» **Your task**
Could you repeat the listing exactly, leaving out the pictures?

» **Provided data**
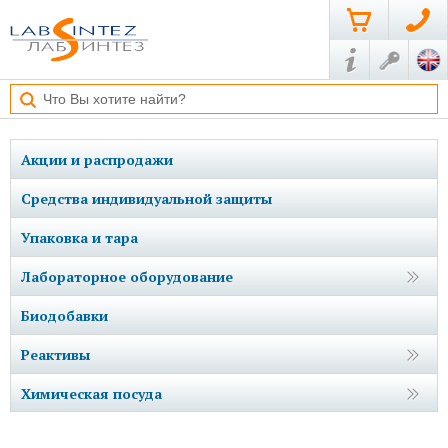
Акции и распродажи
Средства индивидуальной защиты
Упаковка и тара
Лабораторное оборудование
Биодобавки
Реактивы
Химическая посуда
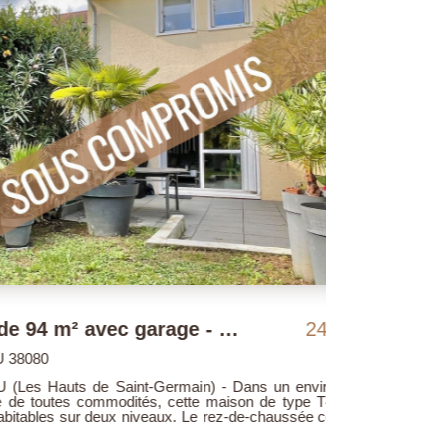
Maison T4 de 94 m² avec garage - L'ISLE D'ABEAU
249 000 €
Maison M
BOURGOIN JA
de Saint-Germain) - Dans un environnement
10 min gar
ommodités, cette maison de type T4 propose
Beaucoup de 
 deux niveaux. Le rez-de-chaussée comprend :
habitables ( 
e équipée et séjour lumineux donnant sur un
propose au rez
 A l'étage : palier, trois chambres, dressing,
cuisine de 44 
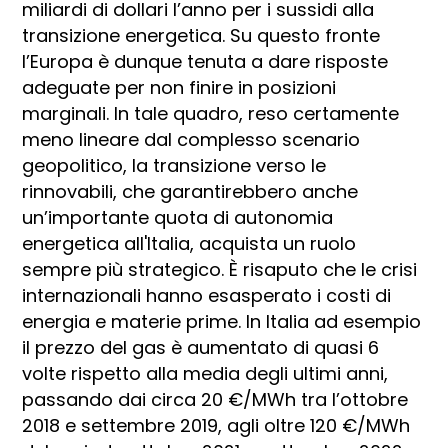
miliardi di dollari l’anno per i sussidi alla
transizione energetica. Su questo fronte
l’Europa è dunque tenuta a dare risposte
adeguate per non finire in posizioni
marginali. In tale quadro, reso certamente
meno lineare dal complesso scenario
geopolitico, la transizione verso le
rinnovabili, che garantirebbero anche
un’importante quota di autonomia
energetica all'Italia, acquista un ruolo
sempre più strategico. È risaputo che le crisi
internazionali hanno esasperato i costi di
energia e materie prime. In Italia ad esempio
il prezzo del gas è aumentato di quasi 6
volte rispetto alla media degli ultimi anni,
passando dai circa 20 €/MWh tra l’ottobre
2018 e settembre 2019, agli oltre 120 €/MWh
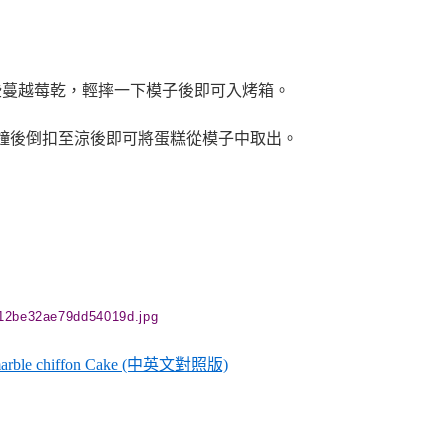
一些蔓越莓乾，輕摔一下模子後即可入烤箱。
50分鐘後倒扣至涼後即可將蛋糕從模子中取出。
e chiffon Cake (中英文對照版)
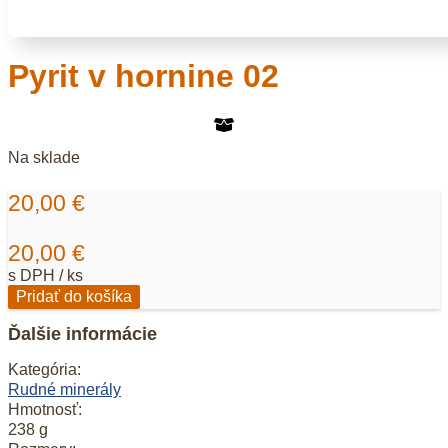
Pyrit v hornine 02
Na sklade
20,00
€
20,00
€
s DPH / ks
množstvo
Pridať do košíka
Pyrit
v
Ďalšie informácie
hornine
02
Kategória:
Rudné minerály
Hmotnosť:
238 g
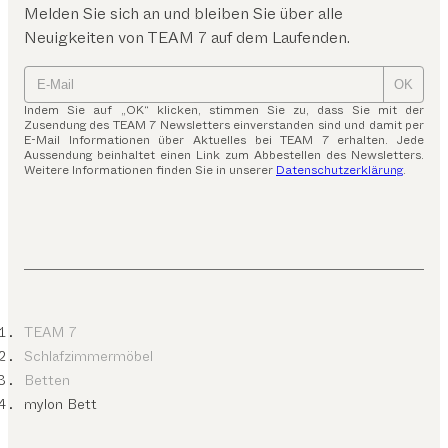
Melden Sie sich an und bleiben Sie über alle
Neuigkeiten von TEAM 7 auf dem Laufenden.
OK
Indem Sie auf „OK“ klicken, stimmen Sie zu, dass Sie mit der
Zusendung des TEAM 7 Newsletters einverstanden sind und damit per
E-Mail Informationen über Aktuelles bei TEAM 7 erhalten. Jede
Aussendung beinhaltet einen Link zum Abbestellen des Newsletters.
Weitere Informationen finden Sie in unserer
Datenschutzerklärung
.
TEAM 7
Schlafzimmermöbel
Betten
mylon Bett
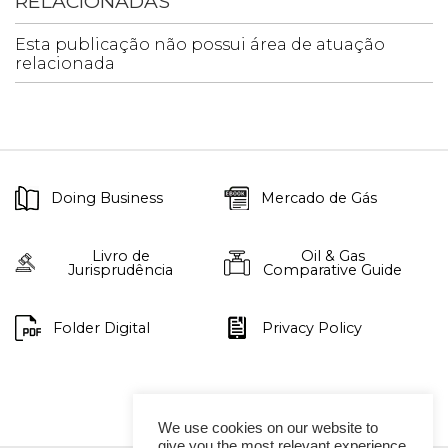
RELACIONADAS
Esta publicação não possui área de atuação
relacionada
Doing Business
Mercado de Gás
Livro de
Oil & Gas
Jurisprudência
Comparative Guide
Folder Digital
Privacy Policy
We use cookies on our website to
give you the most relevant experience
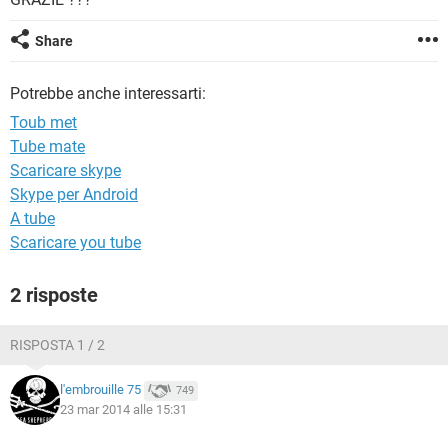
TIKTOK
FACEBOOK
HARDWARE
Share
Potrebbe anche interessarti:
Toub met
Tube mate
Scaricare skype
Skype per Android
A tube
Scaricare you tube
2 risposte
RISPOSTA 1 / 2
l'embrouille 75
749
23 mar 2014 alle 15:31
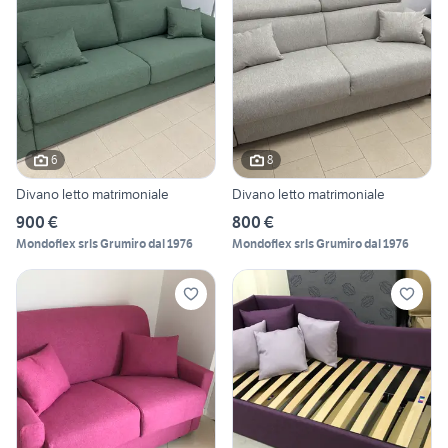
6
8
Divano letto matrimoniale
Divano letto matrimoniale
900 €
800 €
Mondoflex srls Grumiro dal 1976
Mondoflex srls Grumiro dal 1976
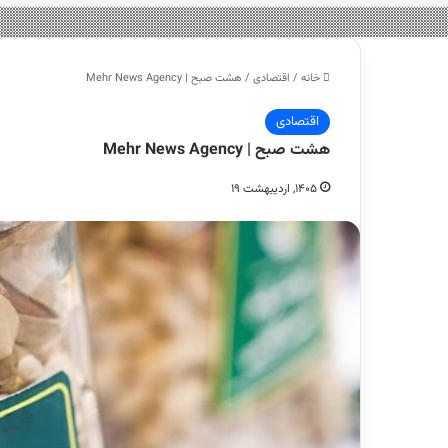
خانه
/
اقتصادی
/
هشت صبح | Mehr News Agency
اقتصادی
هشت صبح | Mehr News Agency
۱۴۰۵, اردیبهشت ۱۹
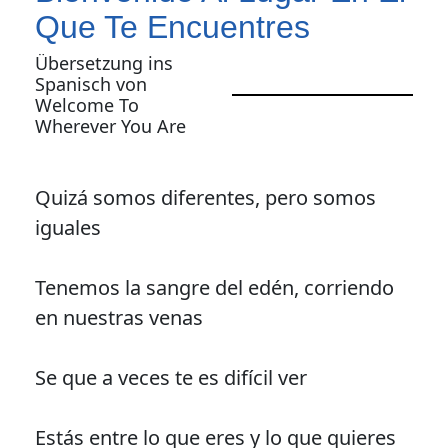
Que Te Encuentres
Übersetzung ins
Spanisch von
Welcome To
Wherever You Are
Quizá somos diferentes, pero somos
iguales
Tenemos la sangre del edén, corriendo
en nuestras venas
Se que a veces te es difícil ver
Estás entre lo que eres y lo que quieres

» **Result of this task**
Акции и распродажи
Средства индивидуальной защиты
Упаковка и тара
Лабораторное оборудование
Биодобавки
Реактивы
Химическая посуда
Maison T4 de 94 m² avec garage - L'ISLE D'ABEAU
249 000 €
Maison M
BOURGOIN JA
de Saint-Germain) - Dans un environnement
10 min gar
ommodités, cette maison de type T4 propose
Beaucoup de 
 deux niveaux. Le rez-de-chaussée comprend :
habitables ( 
e équipée et séjour lumineux donnant sur un
propose au rez
 A l'étage : palier, trois chambres, dressing,
cuisine de 44 
miliardi di dollari l’anno per i sussidi alla
transizione energetica. Su questo fronte
l’Europa è dunque tenuta a dare risposte
adeguate per non finire in posizioni
marginali. In tale quadro, reso certamente
meno lineare dal complesso scenario
geopolitico, la transizione verso le
rinnovabili, che garantirebbero anche
un’importante quota di autonomia
energetica all'Italia, acquista un ruolo
sempre più strategico. È risaputo che le crisi
internazionali hanno esasperato i costi di
energia e materie prime. In Italia ad esempio
il prezzo del gas è aumentato di quasi 6
volte rispetto alla media degli ultimi anni,
passando dai circa 20 €/MWh tra l’ottobre
2018 e settembre 2019, agli oltre 120 €/MWh
一些蔓越莓乾，輕摔一下模子後即可入烤箱。
50分鐘後倒扣至涼後即可將蛋糕從模子中取出。
e chiffon Cake (中英文對照版)
Pyrit v hornine 02
Na sklade
20,00
€
20,00
€
s DPH / ks
množstvo
Pridať do košíka
Pyrit
v
Ďalšie informácie
hornine
02
Kategória:
Rudné minerály
Hmotnosť:
238 g
Melden Sie sich an und bleiben Sie über alle
Neuigkeiten von TEAM 7 auf dem Laufenden.
OK
Indem Sie auf „OK“ klicken, stimmen Sie zu, dass Sie mit der
Zusendung des TEAM 7 Newsletters einverstanden sind und damit per
E-Mail Informationen über Aktuelles bei TEAM 7 erhalten. Jede
Aussendung beinhaltet einen Link zum Abbestellen des Newsletters.
Weitere Informationen finden Sie in unserer
Datenschutzerklärung
.
TEAM 7
Schlafzimmermöbel
Betten
mylon Bett
RELACIONADAS
Esta publicação não possui área de atuação
relacionada
Doing Business
Mercado de Gás
Livro de
Oil & Gas
Jurisprudência
Comparative Guide
Folder Digital
Privacy Policy
We use cookies on our website to
give you the most relevant experience
TIKTOK
FACEBOOK
HARDWARE
Share
Potrebbe anche interessarti:
Toub met
Tube mate
Scaricare skype
Skype per Android
A tube
Scaricare you tube
2 risposte
RISPOSTA 1 / 2
l'embrouille 75
749
23 mar 2014 alle 15:31
6
8
Divano letto matrimoniale
Divano letto matrimoniale
900 €
800 €
Mondoflex srls Grumiro dal 1976
Mondoflex srls Grumiro dal 1976
خانه
/
اقتصادی
/
هشت صبح | Mehr News Agency
اقتصادی
هشت صبح | Mehr News Agency
۱۴۰۵, اردیبهشت ۱۹
Que Te Encuentres
Übersetzung ins
Spanisch von
Welcome To
Wherever You Are
Quizá somos diferentes, pero somos
iguales
Tenemos la sangre del edén, corriendo
en nuestras venas
Se que a veces te es difícil ver
Estás entre lo que eres y lo que quieres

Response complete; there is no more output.